True, the Mail story had first appeared in Country Life so perhaps there has been a revival in hats in Highland Perthshire or the rolling countryside of East Lothian but I doubt it. I frequently witness rural toffs emerging from their 4 x 4’s on Edinburgh’s George Street. They are easily recognisable by their green quilted body-warmers, rustic corduroy trousers, plus fours and brogues yet very rarely do you see one wearing a hat.

Which is disappointing to this regular hat-wearer. Not only does a fedora finish off an overcoat and business suit, it is practical too, keeping the head dry when it rains and warm when cold.

That the ‘titfer’ (from rhyming slang, tit for tat - hat) is a minority garment nowadays is evidenced by the comments mine invariably attract. While most are complimentary even some of these have a sting in the tail. Such as: “Like the hat, Ken – I wish I had the courage to wear one.”
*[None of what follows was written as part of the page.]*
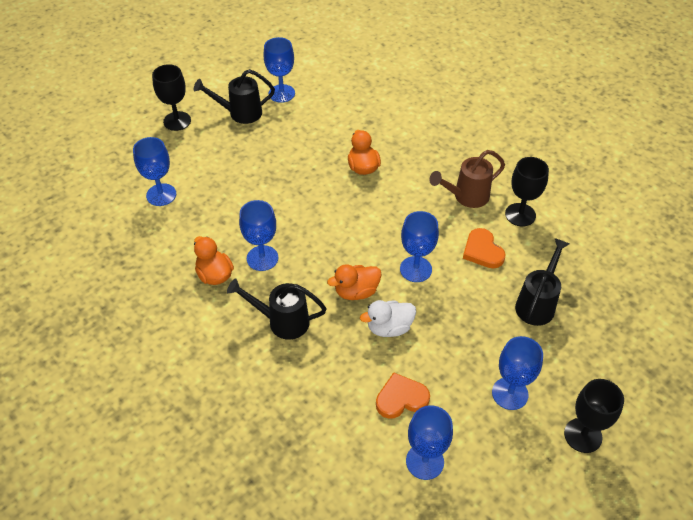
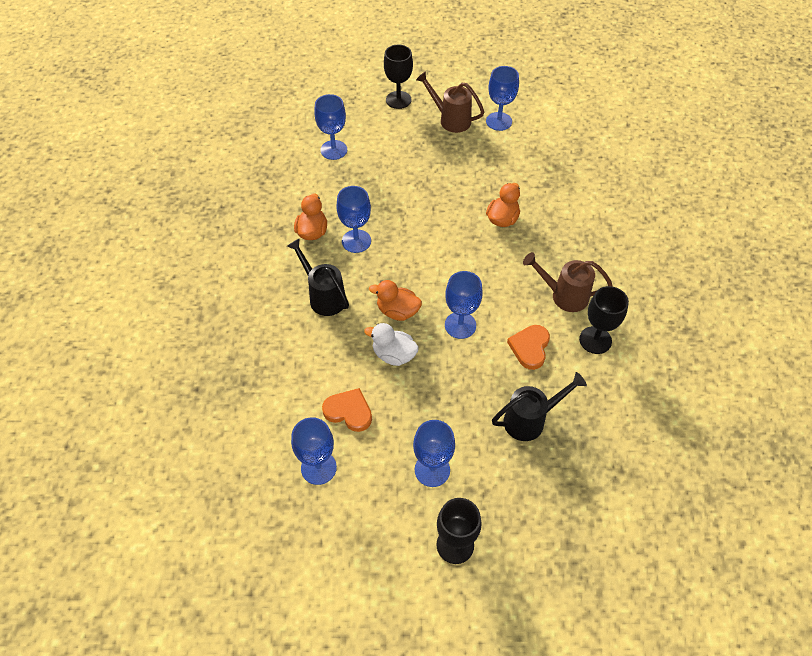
camera: 40 degrees right, 5 degrees up
black watering can [194,69,275,124] -> brown watering can [416,71,484,133]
Ironically, while fedoras have decreased in popularity, the same cannot be said of other forms of male headgear. For example, no one bats an eyelid at baseball caps, continental-style bonnets, ‘Comrade Lenin’ caps, Cossack hats, beanies and ski hats. Also perfectly acceptable are those multi-patterned, multi-coloured, woolly llama hats, with two strings and pompoms – so similar to the knitted bonnets mothers used to place on the heads of toddlers on cold winter days in the 1950’s and 60’s.

It’s all very strange. Almost as strange, in fact, as that other growing fashion phenomenon: young men who like to show off by going about town in the middle of winter in shorts (and, on occasion, flip flops).

But don’t get me started on that one.